Estados Unidos y sus déspotas.

MADRID, 10 (OTR/PRESS)

Desde su constitución como imperio, a partir de la derrota de España en la guerra Hispano América que devino en la depresión de 1898, Estados Unidos ha establecido dos varas de medir los derechos y las libertades. La que aplica a sus ciudadanos y la con la que golpea al resto de la humanidad sobre la que ha ejercido una poderosa influencia.

Desde que Estados Unidos ordenara el asesinato de César Augusto Sandino, héroe de la resistencia antiimperialista en Nicaragua, no ha dudado en apoyar a ningún sátrapa que defendiese sus intereses. Ha sido una constante en el mundo, desde Vietnam hasta Argentina, Brasil o Chile.

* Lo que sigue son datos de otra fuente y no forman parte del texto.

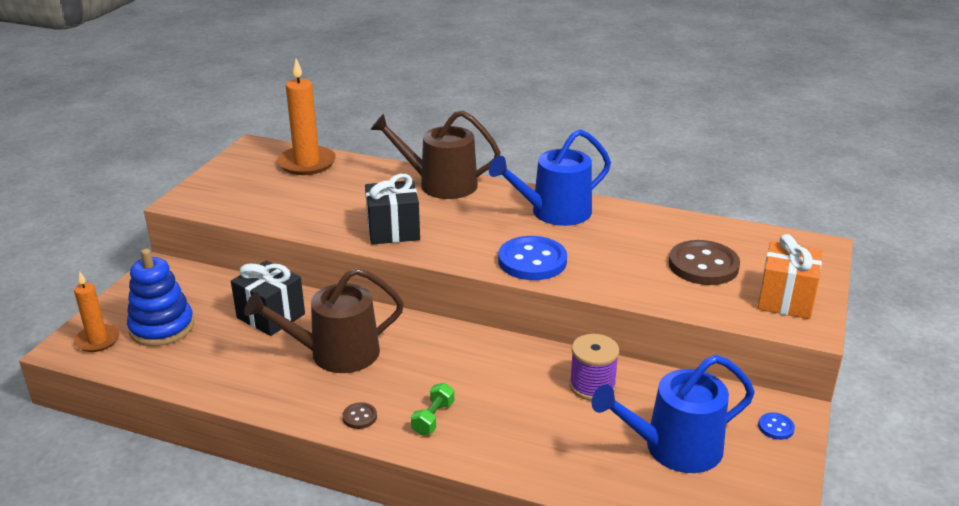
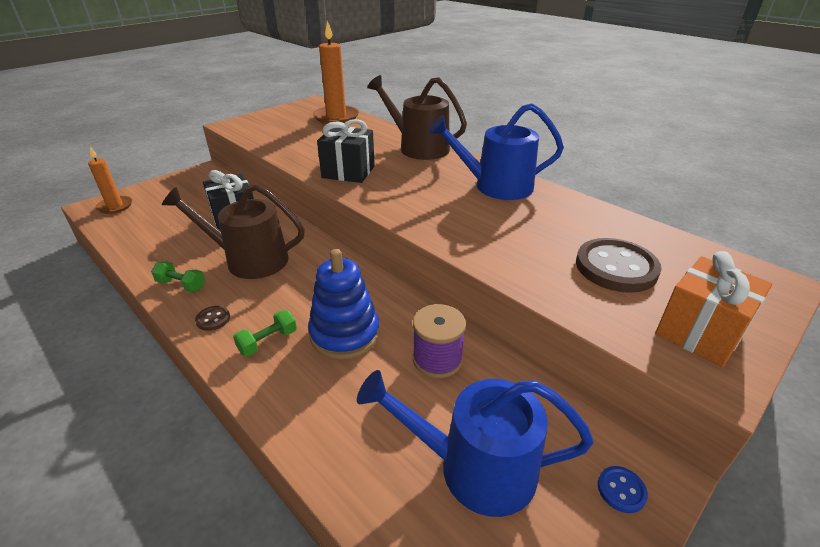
camera: 25 degrees right, 5 degrees up
(162, 327) = (160, 208): blue stacking toy -> blue stacking toy (345, 334)
(289, 397) = (181, 285): none -> green dumbbell
(532, 261) = (441, 221): blue button -> none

Y desde luego en el universo musulmán. Su apoyo incondicional a Israel tiene un carácter excepcional, porque a su vez se ha constituido en eje de otros apoyos para fortalecer aquel.

Ha llegado el momento de la explosión de ansias de libertad en el mundo árabe, y la servidumbre de sus sátrapas a Estados Unidos, ya no garantiza su supervivencia. Primero fue Túnez, ahora Egipto y la lista puede incluir en un efecto dominó a países amigos y aliados de Estados Unidos, como Arabia Saudí, Kuwait, Jordania, Marruecos. Estados Unidos ya no es la única potencia mundial. Y esta afirmación no se asienta sobre el optimismo que pueda tener una Unión Europea influyente en la política mundial. La ausencia de liderazgos, la ocupación de la cartera de exteriores de la Unión por la que ha demostrado en la práctica ser euroescéptica Catherine Asthon, y la pasividad de Alemania y Francia, aseguran un decrecimiento de la influencia de Europa en el mundo.

La rebelión en el mundo árabe es imparable. La única duda es los litros de sangre que costará su libertad. Y Estados Unidos, en ausencia del protagonismo de Europa, haría bien en considerar que le merece la pena no sólo quitar el apoyo a sus sátrapas, sino sustituirlo por el apoyo a quienes se rebelan contra ellos.